Surveillance Strategy Report — Electronic Laboratory Reporting

Partnerships Push Progress
Download and print the full Surveillance Strategy: Public Health Surveillance: Preparing for the Future [PDF – 40 Pages, 15.8 MB].
Public health action and medical decisions depend on laboratory results. Fast and accurate laboratory tests and reporting enable communities to track disease trends and identify outbreaks, as well as help diagnose and treat health conditions.
Electronic laboratory reporting provides vital information on reportable conditions— like sexually transmitted diseases, hepatitis, foodborne diseases, and lead poisoning— to local and state public health departments. For decades, reporting was a slow, paperbased process from different laboratories of all sizes. Now, it’s an electronic data transmission with a standard process and reporting format that allows faster sharing of critical information.
“A portion of our public health laboratory reporting was manual, making it difficult to comply with state electronic requirements. We welcomed the opportunity to be part of the solution through partnering with APHL, health departments, and other stakeholders.”
—
Virginia Sturmfels,
Corporate Manager
Laboratory Regulations & Public Health Reporting Quest Diagnostics

Varying reporting streams and formats
State laws and regulations require healthcare providers and laboratories to report events of public health importance for specified diseases to more than 50 state and local health departments that often have different lists of reportable diseases and laboratory reporting requirements.

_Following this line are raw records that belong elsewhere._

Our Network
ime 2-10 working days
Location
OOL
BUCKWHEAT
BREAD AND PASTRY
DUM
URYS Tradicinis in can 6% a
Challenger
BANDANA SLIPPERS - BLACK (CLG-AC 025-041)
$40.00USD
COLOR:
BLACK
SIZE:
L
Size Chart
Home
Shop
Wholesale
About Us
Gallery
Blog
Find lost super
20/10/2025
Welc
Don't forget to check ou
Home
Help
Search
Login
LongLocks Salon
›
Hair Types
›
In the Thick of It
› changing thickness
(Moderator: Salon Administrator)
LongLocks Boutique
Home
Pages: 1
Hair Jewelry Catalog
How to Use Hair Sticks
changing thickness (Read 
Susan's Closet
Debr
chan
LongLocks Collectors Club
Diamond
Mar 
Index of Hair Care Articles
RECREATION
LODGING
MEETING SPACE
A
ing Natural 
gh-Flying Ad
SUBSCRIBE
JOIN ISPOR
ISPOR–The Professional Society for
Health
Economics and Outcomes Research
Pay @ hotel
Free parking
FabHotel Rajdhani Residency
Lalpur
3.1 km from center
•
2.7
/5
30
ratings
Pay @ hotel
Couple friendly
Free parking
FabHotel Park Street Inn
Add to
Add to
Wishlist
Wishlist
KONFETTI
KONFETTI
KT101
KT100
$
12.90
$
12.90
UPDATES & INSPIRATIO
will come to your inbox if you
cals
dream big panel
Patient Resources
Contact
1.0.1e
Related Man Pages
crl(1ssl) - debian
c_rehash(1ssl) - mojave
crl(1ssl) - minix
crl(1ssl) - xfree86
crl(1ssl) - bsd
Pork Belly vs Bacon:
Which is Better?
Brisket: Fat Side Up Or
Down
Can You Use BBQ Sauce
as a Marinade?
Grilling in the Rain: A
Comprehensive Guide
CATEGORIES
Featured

Piles of paper and long processing time
Laboratories generate approximately 20 million reports to send to health departments annually. In the past, these were paper reports that were mailed, faxed, or not sent at all—and took days to arrive and many hours to process.

Prioritizing speed and standards
Today, through automation, standardization, and partnership, most reports from 11,000 hospital and private and public health laboratories are sent electronically and meet health department requirements.
Putting Data to Work: Numbers Tell the Story
Electronic transmission improves timeliness, reduces manual data entry errors, and delivers more complete and consistent reports across various data sources to state health departments. It also supports national public health surveillance by improving the timeliness and accuracy of notifiable disease data that states voluntarily share with CDC.
Electronic laboratory reporting has accelerated CDC’s strategy to improve surveillance data

Newer

Faster

Smarter

Better
Moving the Dial: Faster Reporting, Saving Time
100 Diseases
Nearly 100 reportable diseases and conditions are tracked by state and local health departments using electronic laboratory reporting
20 Million
Approximate number of laboratory reports received
annually at health departments
44 States
Number of states adopting electronic laboratory reporting for the majority of their reports—up from 9 in 2012
80 Percent
Percent of laboratory reports received electronically—
up from 54% in 2012
Robert W. Pinner, MD
Utilizing surveillance with information technology provides challenges and opportunities for public health.